Is it possible to fit any regression line to a set of data points?

145 Views Asked by At

If you have a set of data points (x1,y1), (x2,y2),...,(xn,yn)

And you know it fits a trend y=f(x) where f(x) is a known function,

Say for example: f(x)=A*x*sin(B*x)

Providing f(x) is known, is it possible to fit a regression line to this data and get values for A and B (and any other coefficients involved) for any f(x)?

If it is possible, could you give me some insight into how I would find the regression coefficients of the curve example given above?

2

There are 2 best solutions below

1
On BEST ANSWER

Here's some MATLAB code that implements the idea in Claude Leibovici's answer.

First we generate some data

a = 10;
b = 2.5;
x = linspace(0, 2*pi, 200)';            % 100 points between 0 and 2pi
y = a * sin(b * x) + 10*randn(size(x)); % y = a sin(bx) + noise

which look like this

enter image description here

Now you define your objective function, which will be a function of b only (since we will choose a by least squares)

function [mse, a] = obFun(b, x, y)
  sinbx = sin(b * x);
  a = sinbx \ y;          % choose a by OLS
  err = y - a * sinbx;    % compute error terms
  mse = mean(err.^2);
end

Say you suspect that the true value of b is in the interval [0, 5]. Then you can create some values in that interval, and compute the mean-square error on each value.

bValues = 0.01: 0.01: 5;
for i = 1:length(bValues)
  mse(i) = obFun(bValues(i), x, y);
end

The mean-square error as a function of b looks like this

enter image description here

So you can see that there is an obvious minimum near to 2.5. You can find out exactly where it is, and from that find out the optimal values of b and a.

[mseMin, j] = min(mse);
bOptimal = bValues(j);
[~, aOptimal] = obFun(bOptimal, x, y);

fprintf('a = %.3f, b = %.3f\n', aOptimal, bOptimal);

which results in

a = 10.548, b = 2.540

which are reasonably close to the true values of a = 10.0 and b = 2.5.

0
On

Nonlinear least squares is probably the easiest solution provided that you have reasonable starting values for $A$ and $B$.

Suppose that you do not know any starting point.

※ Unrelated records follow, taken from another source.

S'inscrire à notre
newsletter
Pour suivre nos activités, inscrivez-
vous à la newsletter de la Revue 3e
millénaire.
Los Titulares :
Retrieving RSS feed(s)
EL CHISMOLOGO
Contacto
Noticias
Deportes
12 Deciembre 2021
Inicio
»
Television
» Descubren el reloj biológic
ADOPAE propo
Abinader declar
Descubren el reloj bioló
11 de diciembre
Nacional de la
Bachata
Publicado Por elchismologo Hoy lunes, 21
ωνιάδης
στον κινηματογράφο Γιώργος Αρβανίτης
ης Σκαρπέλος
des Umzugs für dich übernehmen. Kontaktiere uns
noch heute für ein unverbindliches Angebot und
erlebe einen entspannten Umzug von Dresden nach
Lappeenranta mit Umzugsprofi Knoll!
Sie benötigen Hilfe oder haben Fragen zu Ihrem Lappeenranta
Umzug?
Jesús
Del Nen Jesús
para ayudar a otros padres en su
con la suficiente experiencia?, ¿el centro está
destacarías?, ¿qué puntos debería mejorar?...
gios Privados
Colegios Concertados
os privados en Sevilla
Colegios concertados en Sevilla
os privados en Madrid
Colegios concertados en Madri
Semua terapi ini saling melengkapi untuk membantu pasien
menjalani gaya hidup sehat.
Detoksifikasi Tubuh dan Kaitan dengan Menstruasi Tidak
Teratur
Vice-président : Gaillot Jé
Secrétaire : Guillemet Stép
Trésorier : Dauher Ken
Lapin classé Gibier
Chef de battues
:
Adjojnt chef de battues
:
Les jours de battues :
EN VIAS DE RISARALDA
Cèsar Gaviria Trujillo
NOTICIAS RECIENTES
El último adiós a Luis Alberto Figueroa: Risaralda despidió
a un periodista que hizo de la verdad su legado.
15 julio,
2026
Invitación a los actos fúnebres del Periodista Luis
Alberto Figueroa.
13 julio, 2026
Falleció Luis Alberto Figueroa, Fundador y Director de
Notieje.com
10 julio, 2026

What you can do is to fix $B$ at a given value and just compute $A$ according to $$A=\frac{\sum _{i=1}^n x_i y_i \sin (B x_i)}{\sum _{i=1}^n (x_i \sin (B x_i))^2 }$$ since the model is linear with respect to $A$ if $B$ is fixed. For this value of $A$, compute the sum of squares of errors and repeat for other values of $B$. Plot the sum of squares of errors as a function of $B$ until you have something close to a minimum. Now, you have your starting values.

If you want, post a dozen of data points and I shall show you how this works.

If the model had been $$y=A x \sin (B x)+C x^2+D x^3$$ the procedure I suggested could apply since, for a given value of $B$, parameters $A,C,D$ can be immediately obtained using multilinear regression. Then, a look at the plot of the sum of squares of errors as a function of $B$ tells you how to initialize the nonlinear square fit.